Task description |
Your answer must be an exact copy of the records below, with every picture left out.

Data |

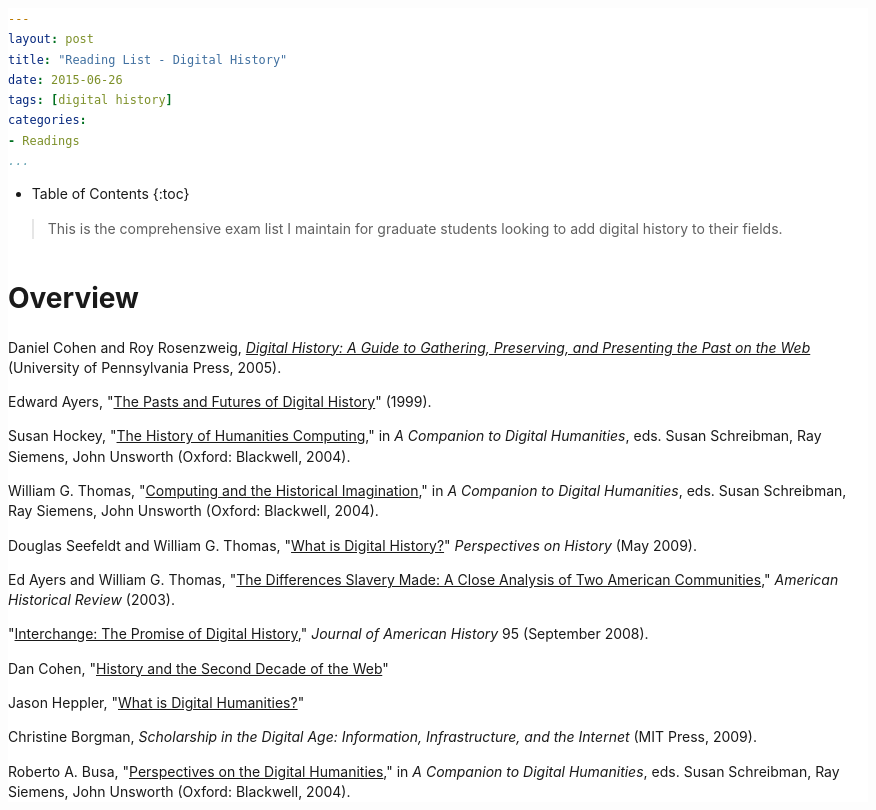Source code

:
 ```yaml
---
layout: post
title: "Reading List - Digital History"
date: 2015-06-26
tags: [digital history]
categories:
- Readings
...
```


* Table of Contents
{:toc}

> This is the comprehensive exam list I maintain for graduate students looking to add digital history to their fields.

# Overview

Daniel Cohen and Roy Rosenzweig, *[Digital History: A Guide to Gathering, Preserving, and Presenting the Past on the Web](http://chnm.gmu.edu/digitalhistory/)* (University of Pennsylvania Press, 2005).

Edward Ayers, "[The Pasts and Futures of Digital History](http://www.vcdh.virginia.edu/PastsFutures.html)" (1999).

Susan Hockey, "[The History of Humanities Computing](http://www.digitalhumanities.org/companion/view?docId=blackwell/9781405103213/9781405103213.xml&chunk.id=ss1-2-1)," in *A Companion to Digital Humanities*, eds. Susan Schreibman, Ray Siemens, John Unsworth (Oxford: Blackwell, 2004).

William G. Thomas, "[Computing and the Historical Imagination](http://digitalhumanities.org:3030/companion/view?docId=blackwell/9781405103213/9781405103213.xml&chunk.id=ss1-2-5&toc.depth=1&toc.id=ss1-2-5&brand=9781405103213_brand)," in *A Companion to Digital Humanities*, eds. Susan Schreibman, Ray Siemens, John Unsworth (Oxford: Blackwell, 2004).

Douglas Seefeldt and William G. Thomas, "[What is Digital History?](http://digitalcommons.unl.edu/cgi/viewcontent.cgi?article=1097&context=historyfacpub)" *Perspectives on History* (May 2009).

Ed Ayers and William G. Thomas, "[The Differences Slavery Made: A Close Analysis of Two American Communities](http://www2.vcdh.virginia.edu/AHR/)," *American Historical Review* (2003).

"[Interchange: The Promise of Digital History](http://www.journalofamericanhistory.org/issues/952/interchange/)," *Journal of American History* 95 (September 2008).

Dan Cohen, "[History and the Second Decade of the Web](http://www.dancohen.org/files/hist_2nd_decade_web.pdf)"

Jason Heppler, "[What is Digital Humanities?](http://whatisdigitalhumanities.com/)"

Christine Borgman, *Scholarship in the Digital Age: Information, Infrastructure, and the Internet* (MIT Press, 2009).

Roberto A. Busa, "[Perspectives on the Digital Humanities](http://www.digitalhumanities.org/companion/view?docId=blackwell/9781405103213/9781405103213.xml&chunk.id=ss1-1-2)," in *A Companion to Digital Humanities*, eds. Susan Schreibman, Ray Siemens, John Unsworth (Oxford: Blackwell, 2004).
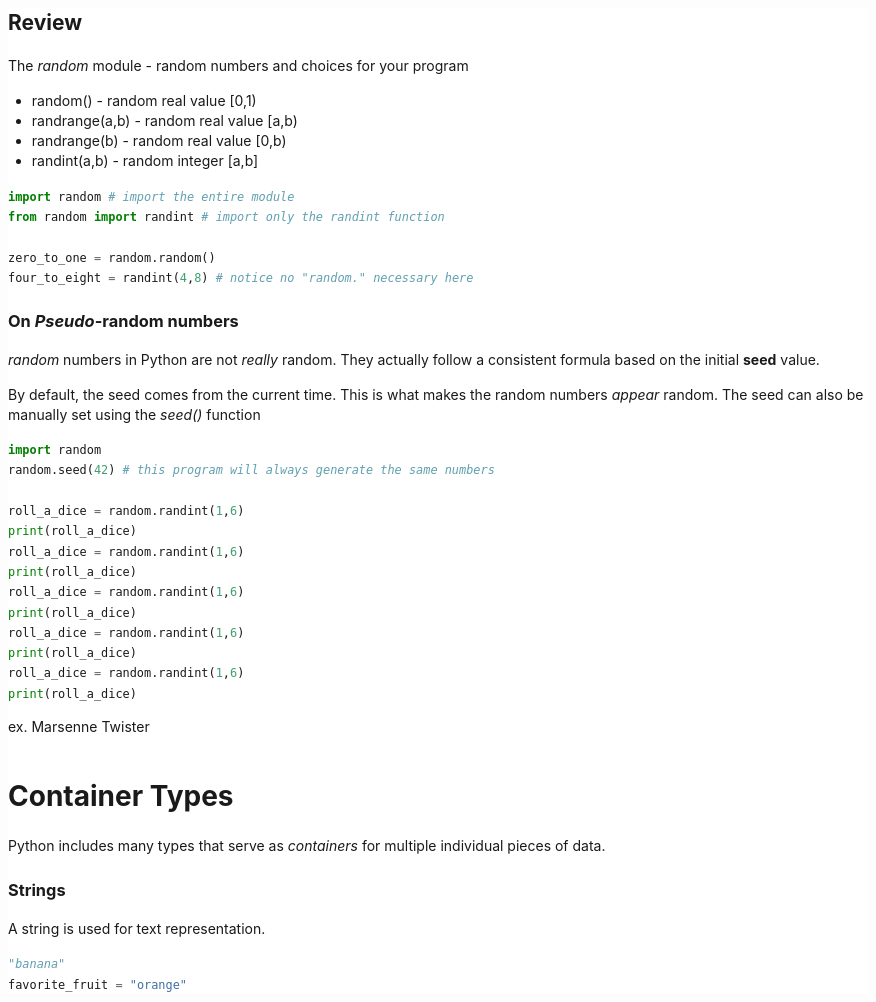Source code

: 

## Review

The _random_ module - random numbers and choices for your program

* random() - random real value [0,1)
* randrange(a,b) - random real value [a,b)
* randrange(b) - random real value [0,b)
* randint(a,b) - random integer [a,b]

```python
import random # import the entire module
from random import randint # import only the randint function

zero_to_one = random.random()
four_to_eight = randint(4,8) # notice no "random." necessary here
```

### On _Pseudo_-random numbers

_random_ numbers in Python are not _really_ random. They actually follow a consistent formula based on the initial **seed** value.

By default, the seed comes from the current time. This is what makes the random numbers _appear_ random. The seed can also be manually set using the _seed()_ function

```python
import random
random.seed(42) # this program will always generate the same numbers

roll_a_dice = random.randint(1,6)
print(roll_a_dice)
roll_a_dice = random.randint(1,6)
print(roll_a_dice)
roll_a_dice = random.randint(1,6)
print(roll_a_dice)
roll_a_dice = random.randint(1,6)
print(roll_a_dice)
roll_a_dice = random.randint(1,6)
print(roll_a_dice)
```

ex. Marsenne Twister

# Container Types

Python includes many types that serve as _containers_ for multiple individual pieces of data. 

### Strings

A string is used for text representation.
```python
"banana"
favorite_fruit = "orange"
```
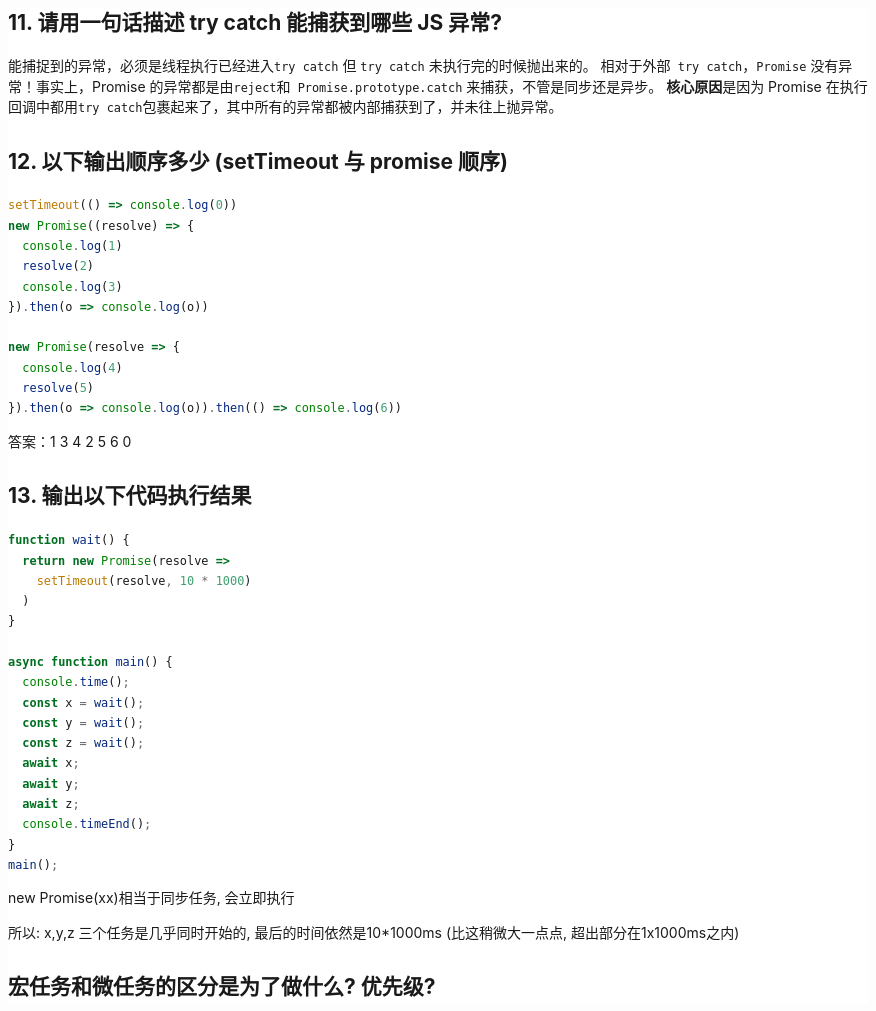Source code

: ## 11. 请用一句话描述 try catch 能捕获到哪些 JS 异常?

能捕捉到的异常，必须是线程执行已经进入```try catch``` 但 ```try catch``` 未执行完的时候抛出来的。
相对于外部``` try catch```，```Promise``` 没有异常！事实上，Promise 的异常都是由``` reject ```和``` Promise.prototype.catch``` 来捕获，不管是同步还是异步。
**核心原因**是因为 Promise 在执行回调中都用` try catch `包裹起来了，其中所有的异常都被内部捕获到了，并未往上抛异常。

## 12. 以下输出顺序多少 (setTimeout 与 promise 顺序)

```js
setTimeout(() => console.log(0))
new Promise((resolve) => {
  console.log(1)
  resolve(2)
  console.log(3)
}).then(o => console.log(o))

new Promise(resolve => {
  console.log(4)
  resolve(5)
}).then(o => console.log(o)).then(() => console.log(6))
```

答案：1 3 4 2 5 6 0

## 13. 输出以下代码执行结果

```js
function wait() {
  return new Promise(resolve =>
    setTimeout(resolve, 10 * 1000)
  )
}

async function main() {
  console.time();
  const x = wait();
  const y = wait();
  const z = wait();
  await x;
  await y;
  await z;
  console.timeEnd();
}
main();
```

new Promise(xx)相当于同步任务, 会立即执行

所以: x,y,z 三个任务是几乎同时开始的, 最后的时间依然是10*1000ms (比这稍微大一点点, 超出部分在1x1000ms之内)

## 宏任务和微任务的区分是为了做什么? 优先级?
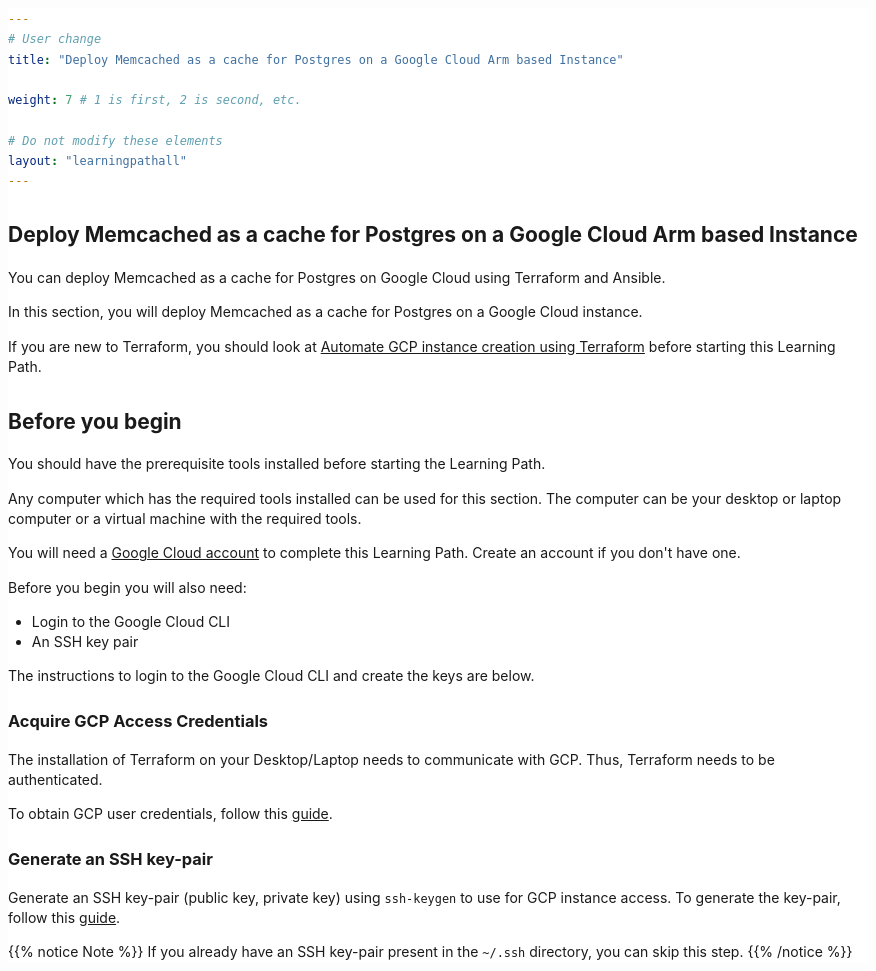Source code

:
 ```yaml
---
# User change
title: "Deploy Memcached as a cache for Postgres on a Google Cloud Arm based Instance"

weight: 7 # 1 is first, 2 is second, etc.

# Do not modify these elements
layout: "learningpathall"
---
```


##  Deploy Memcached as a cache for Postgres on a Google Cloud Arm based Instance

You can deploy Memcached as a cache for Postgres on Google Cloud using Terraform and Ansible. 

In this section, you will deploy Memcached as a cache for Postgres on a Google Cloud instance.

If you are new to Terraform, you should look at [Automate GCP instance creation using Terraform](/learning-paths/server-and-cloud/gcp/terraform/) before starting this Learning Path.

## Before you begin

You should have the prerequisite tools installed before starting the Learning Path. 

Any computer which has the required tools installed can be used for this section. The computer can be your desktop or laptop computer or a virtual machine with the required tools. 

You will need a [Google Cloud account](https://console.cloud.google.com/?hl=en-au) to complete this Learning Path. Create an account if you don't have one.

Before you begin you will also need:
- Login to the Google Cloud CLI 
- An SSH key pair

The instructions to login to the Google Cloud CLI and create the keys are below.

### Acquire GCP Access Credentials

The installation of Terraform on your Desktop/Laptop needs to communicate with GCP. Thus, Terraform needs to be authenticated.

To obtain GCP user credentials, follow this [guide](/install-guides/gcp_login).

### Generate an SSH key-pair

Generate an SSH key-pair (public key, private key) using `ssh-keygen` to use for GCP instance access. To generate the key-pair, follow this [
guide](/install-guides/ssh#ssh-keys).

{{% notice Note %}} 
If you already have an SSH key-pair present in the `~/.ssh` directory, you can skip this step.
{{% /notice %}}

Result of the task |
Source code

:
 ```yaml
---
layout: post
title: "Reading List - Digital History"
date: 2015-06-26
tags: [digital history]
categories:
- Readings
...
```


* Table of Contents
{:toc}

> This is the comprehensive exam list I maintain for graduate students looking to add digital history to their fields.

# Overview

Daniel Cohen and Roy Rosenzweig, *[Digital History: A Guide to Gathering, Preserving, and Presenting the Past on the Web](http://chnm.gmu.edu/digitalhistory/)* (University of Pennsylvania Press, 2005).

Edward Ayers, "[The Pasts and Futures of Digital History](http://www.vcdh.virginia.edu/PastsFutures.html)" (1999).

Susan Hockey, "[The History of Humanities Computing](http://www.digitalhumanities.org/companion/view?docId=blackwell/9781405103213/9781405103213.xml&chunk.id=ss1-2-1)," in *A Companion to Digital Humanities*, eds. Susan Schreibman, Ray Siemens, John Unsworth (Oxford: Blackwell, 2004).

William G. Thomas, "[Computing and the Historical Imagination](http://digitalhumanities.org:3030/companion/view?docId=blackwell/9781405103213/9781405103213.xml&chunk.id=ss1-2-5&toc.depth=1&toc.id=ss1-2-5&brand=9781405103213_brand)," in *A Companion to Digital Humanities*, eds. Susan Schreibman, Ray Siemens, John Unsworth (Oxford: Blackwell, 2004).

Douglas Seefeldt and William G. Thomas, "[What is Digital History?](http://digitalcommons.unl.edu/cgi/viewcontent.cgi?article=1097&context=historyfacpub)" *Perspectives on History* (May 2009).

Ed Ayers and William G. Thomas, "[The Differences Slavery Made: A Close Analysis of Two American Communities](http://www2.vcdh.virginia.edu/AHR/)," *American Historical Review* (2003).

"[Interchange: The Promise of Digital History](http://www.journalofamericanhistory.org/issues/952/interchange/)," *Journal of American History* 95 (September 2008).

Dan Cohen, "[History and the Second Decade of the Web](http://www.dancohen.org/files/hist_2nd_decade_web.pdf)"

Jason Heppler, "[What is Digital Humanities?](http://whatisdigitalhumanities.com/)"

Christine Borgman, *Scholarship in the Digital Age: Information, Infrastructure, and the Internet* (MIT Press, 2009).

Roberto A. Busa, "[Perspectives on the Digital Humanities](http://www.digitalhumanities.org/companion/view?docId=blackwell/9781405103213/9781405103213.xml&chunk.id=ss1-1-2)," in *A Companion to Digital Humanities*, eds. Susan Schreibman, Ray Siemens, John Unsworth (Oxford: Blackwell, 2004).
Source code

: 

## Review

The _random_ module - random numbers and choices for your program

* random() - random real value [0,1)
* randrange(a,b) - random real value [a,b)
* randrange(b) - random real value [0,b)
* randint(a,b) - random integer [a,b]

```python
import random # import the entire module
from random import randint # import only the randint function

zero_to_one = random.random()
four_to_eight = randint(4,8) # notice no "random." necessary here
```

### On _Pseudo_-random numbers

_random_ numbers in Python are not _really_ random. They actually follow a consistent formula based on the initial **seed** value.

By default, the seed comes from the current time. This is what makes the random numbers _appear_ random. The seed can also be manually set using the _seed()_ function

```python
import random
random.seed(42) # this program will always generate the same numbers

roll_a_dice = random.randint(1,6)
print(roll_a_dice)
roll_a_dice = random.randint(1,6)
print(roll_a_dice)
roll_a_dice = random.randint(1,6)
print(roll_a_dice)
roll_a_dice = random.randint(1,6)
print(roll_a_dice)
roll_a_dice = random.randint(1,6)
print(roll_a_dice)
```

ex. Marsenne Twister

# Container Types

Python includes many types that serve as _containers_ for multiple individual pieces of data. 

### Strings

A string is used for text representation.
```python
"banana"
favorite_fruit = "orange"
```
Source code

: ## 11. 请用一句话描述 try catch 能捕获到哪些 JS 异常?

能捕捉到的异常，必须是线程执行已经进入```try catch``` 但 ```try catch``` 未执行完的时候抛出来的。
相对于外部``` try catch```，```Promise``` 没有异常！事实上，Promise 的异常都是由``` reject ```和``` Promise.prototype.catch``` 来捕获，不管是同步还是异步。
**核心原因**是因为 Promise 在执行回调中都用` try catch `包裹起来了，其中所有的异常都被内部捕获到了，并未往上抛异常。

## 12. 以下输出顺序多少 (setTimeout 与 promise 顺序)

```js
setTimeout(() => console.log(0))
new Promise((resolve) => {
  console.log(1)
  resolve(2)
  console.log(3)
}).then(o => console.log(o))

new Promise(resolve => {
  console.log(4)
  resolve(5)
}).then(o => console.log(o)).then(() => console.log(6))
```

答案：1 3 4 2 5 6 0

## 13. 输出以下代码执行结果

```js
function wait() {
  return new Promise(resolve =>
    setTimeout(resolve, 10 * 1000)
  )
}

async function main() {
  console.time();
  const x = wait();
  const y = wait();
  const z = wait();
  await x;
  await y;
  await z;
  console.timeEnd();
}
main();
```

new Promise(xx)相当于同步任务, 会立即执行

所以: x,y,z 三个任务是几乎同时开始的, 最后的时间依然是10*1000ms (比这稍微大一点点, 超出部分在1x1000ms之内)

## 宏任务和微任务的区分是为了做什么? 优先级?
Source code

:
 ```yaml
---
# User change
title: "Deploy Memcached as a cache for Postgres on a Google Cloud Arm based Instance"

weight: 7 # 1 is first, 2 is second, etc.

# Do not modify these elements
layout: "learningpathall"
---
```


##  Deploy Memcached as a cache for Postgres on a Google Cloud Arm based Instance

You can deploy Memcached as a cache for Postgres on Google Cloud using Terraform and Ansible. 

In this section, you will deploy Memcached as a cache for Postgres on a Google Cloud instance.

If you are new to Terraform, you should look at [Automate GCP instance creation using Terraform](/learning-paths/server-and-cloud/gcp/terraform/) before starting this Learning Path.

## Before you begin

You should have the prerequisite tools installed before starting the Learning Path. 

Any computer which has the required tools installed can be used for this section. The computer can be your desktop or laptop computer or a virtual machine with the required tools. 

You will need a [Google Cloud account](https://console.cloud.google.com/?hl=en-au) to complete this Learning Path. Create an account if you don't have one.

Before you begin you will also need:
- Login to the Google Cloud CLI 
- An SSH key pair

The instructions to login to the Google Cloud CLI and create the keys are below.

### Acquire GCP Access Credentials

The installation of Terraform on your Desktop/Laptop needs to communicate with GCP. Thus, Terraform needs to be authenticated.

To obtain GCP user credentials, follow this [guide](/install-guides/gcp_login).

### Generate an SSH key-pair

Generate an SSH key-pair (public key, private key) using `ssh-keygen` to use for GCP instance access. To generate the key-pair, follow this [
guide](/install-guides/ssh#ssh-keys).

{{% notice Note %}} 
If you already have an SSH key-pair present in the `~/.ssh` directory, you can skip this step.
{{% /notice %}}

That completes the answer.